Chroniques

par laurent bergnach

Gioachino Rossini
Ermione | Hermione

1 DVD Warner Vision (2006) zones 2, 3, 4, 5
0630-14012-2
Ermione, opéra de Rossini

Si les nouvelles générations verront en Hermione la fidèle amie d'Harry Potter, les autres savent ce nom lié à la première grande tragédie de Jean Racine, Andromaque, créée le 17 novembre 1667 – peu après viendra, en 1673, une Cadmus et Hermione, tragédie en musique de Lully… mais c'est une autre histoire.

L'opéra s'ouvre dans les prisons d'Epire, suite à la légendaire guerre de Troie, remportée par les Grecs, Pyrrhus en tête. On conseille à Andromaque, la veuve d'Hector, d'épouser ce vainqueur amoureux, ne serait-ce que pour sauver la vie de son fils Astyanax. Parallèlement, un autre drame sentimental se cristallise : Hermione, délaissée par Pyrrhus, est insensible à la cour d'Oreste, lequel se confie à son compagnon Pylade. Après un ultime délai de réflexion qui a tout du chantage – Pyrrhus parle de livrer Astyanax aux Grecs –, Andromaque accepte les noces ; cependant, elle prévoit de se donner la mort, sitôt son fils protégé par un serment solennel. Hermione, ivre de rage, tend un poignard à Oreste : elle sera à lui s'il assassine Pyrrhus. Quand il revient couvert de sang, désemparée, elle le repousse et évoque les Erynies. Le jeune homme tourmenté s'enfuit avec Pylade.

Gioachino Rossinin'a pas vingt-cinq ans lorsqu'on lui propose un contrat comme directeur musical du Teatro San Carlo de Naples. Le jeune compositeur vient de créer avec succès Tancredi et L'Italiana in Algeri, et les conditions exceptionnelles qu'on lui propose (humaines et financières) vont lui permettre d'expérimenter de nouvelles voies, notamment en développant le rôle de l'orchestre, la place du récitatif accompagné, l'expression dramatique. De 1815 à 1822, loin de la veine buffa, neuf opéras verront le jour dont Ermione, créé le 27 mars 1819 à partir d’un livret d'Andrea Leone Tottola. Tissée d'amour et de haine, l'œuvre ne laisse aucun répit au spectateur
et sera très vite retirée de l'affiche.

En juin 1995, à Glyndebourne, on est loin de l'échec de la création, d'autant que Graham Vick réalise un travail de mise en scène simple et efficace. Le chœur masculin, déplorant la ruine de Troie, est assez nuancé pour nous intéresser d'emblée. Diana Montague (Andromaque) arrive bientôt, et son chant bien mené, ses aigus corsés, tandis qu'elle peut serrer contre elle son enfant, nous font paraître moins longue sa scène de désespoir. Nous découvrons alors un palais XIXe siècle, tout de rouge et d'or, et en particulier une loge en hémicycle, lieu de déchirements semi-privés.

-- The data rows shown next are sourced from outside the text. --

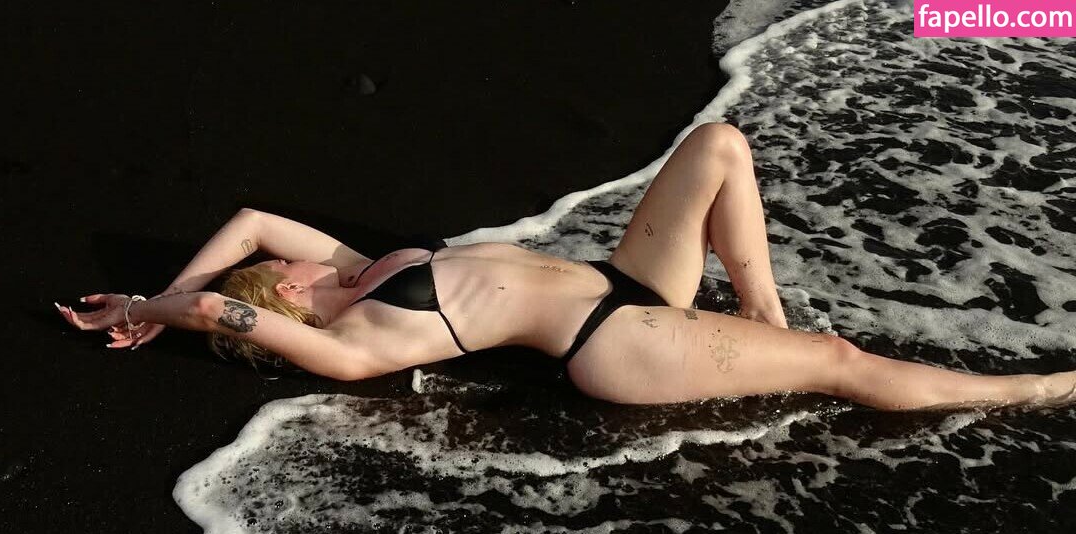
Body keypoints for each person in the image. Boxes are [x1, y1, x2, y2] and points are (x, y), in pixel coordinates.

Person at [56, 122, 1076, 410]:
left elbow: (249, 219)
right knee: (839, 362)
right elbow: (226, 316)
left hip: (627, 283)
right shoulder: (355, 338)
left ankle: (763, 318)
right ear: (287, 292)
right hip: (613, 343)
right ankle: (1030, 389)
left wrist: (172, 287)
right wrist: (151, 306)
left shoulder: (362, 271)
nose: (289, 252)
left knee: (720, 146)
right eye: (282, 267)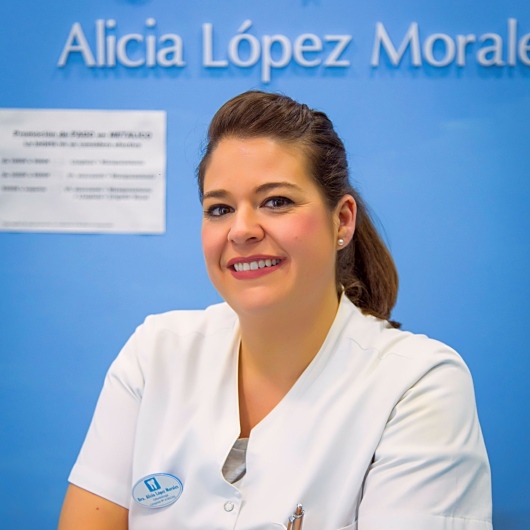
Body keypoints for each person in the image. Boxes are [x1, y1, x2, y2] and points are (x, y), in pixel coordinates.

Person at [58, 91, 492, 530]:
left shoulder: (417, 384)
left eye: (277, 201)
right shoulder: (156, 354)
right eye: (220, 209)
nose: (241, 230)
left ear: (342, 220)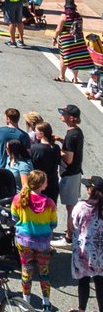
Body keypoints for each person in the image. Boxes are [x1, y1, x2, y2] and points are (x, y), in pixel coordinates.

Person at [12, 169, 57, 311]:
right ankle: (46, 303)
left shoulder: (18, 199)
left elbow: (14, 218)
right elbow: (53, 224)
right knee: (44, 272)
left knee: (26, 271)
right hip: (43, 243)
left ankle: (26, 302)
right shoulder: (49, 203)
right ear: (41, 185)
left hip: (24, 242)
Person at [70, 176, 103, 312]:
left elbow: (74, 226)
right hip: (101, 251)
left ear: (90, 190)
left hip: (84, 250)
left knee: (84, 281)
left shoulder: (81, 207)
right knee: (100, 282)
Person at [59, 104, 86, 244]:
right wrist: (60, 140)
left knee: (70, 208)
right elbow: (72, 148)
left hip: (69, 174)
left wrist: (56, 150)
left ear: (71, 117)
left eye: (63, 113)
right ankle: (71, 231)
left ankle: (68, 238)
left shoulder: (71, 135)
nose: (61, 115)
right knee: (72, 205)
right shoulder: (77, 131)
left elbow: (68, 158)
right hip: (76, 173)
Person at [54, 0, 93, 84]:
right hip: (78, 40)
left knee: (63, 57)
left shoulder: (64, 16)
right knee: (75, 59)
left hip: (66, 40)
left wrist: (54, 38)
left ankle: (62, 76)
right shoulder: (79, 17)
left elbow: (58, 29)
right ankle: (75, 79)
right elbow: (80, 29)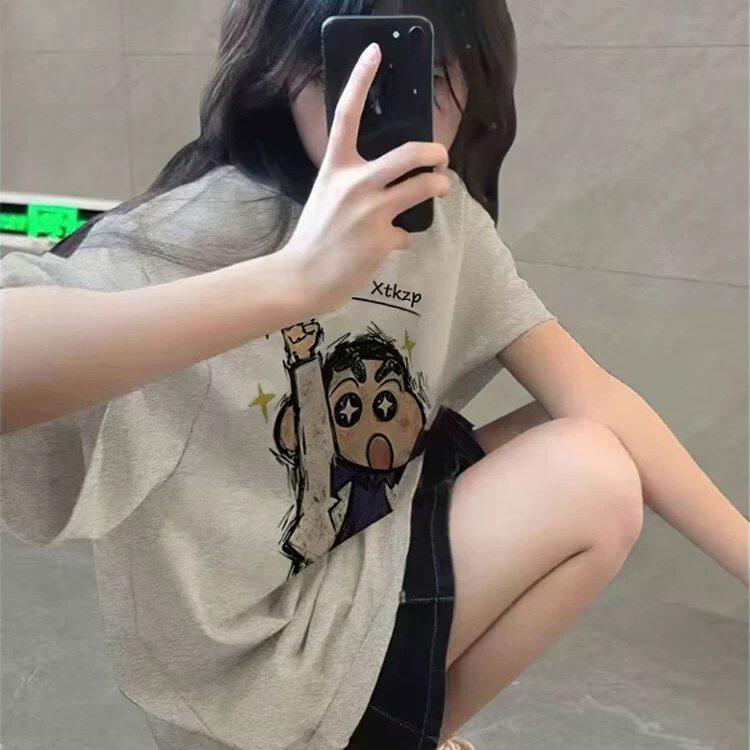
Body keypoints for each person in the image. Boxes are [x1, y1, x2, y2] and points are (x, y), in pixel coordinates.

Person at [1, 1, 747, 749]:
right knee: (590, 472)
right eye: (343, 72)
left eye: (428, 73)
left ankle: (412, 736)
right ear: (281, 74)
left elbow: (597, 397)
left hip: (360, 570)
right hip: (253, 662)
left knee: (583, 434)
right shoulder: (217, 223)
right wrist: (293, 281)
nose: (384, 105)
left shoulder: (449, 228)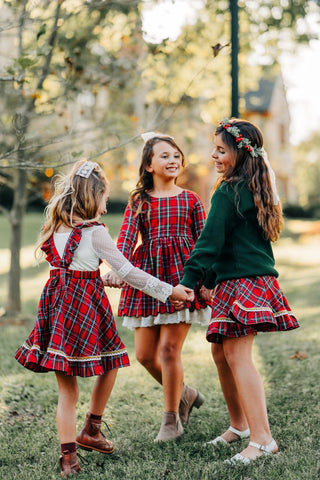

Le premier grand duo de l'ouvrage résonne d'un cri de vengeance lancé par Hermione. Dans ce rôle, Anna Caterina Antonacci séduit par un chant souple et facile, par un timbre velouté. Peu à peu, elle montrera ses qualités de tragédienne, devenant « tigresse d'Hyrcanie ». Face à elle,Jorge Lopez-Yanez (Pyrrhus) et Bruce Ford (Oreste) font preuve de vaillance, de nuances au besoin ; on regrettera juste un manque de legato chez le premier. En fosse, Andrew Davis dirige The London Philharmonic de manière efficace.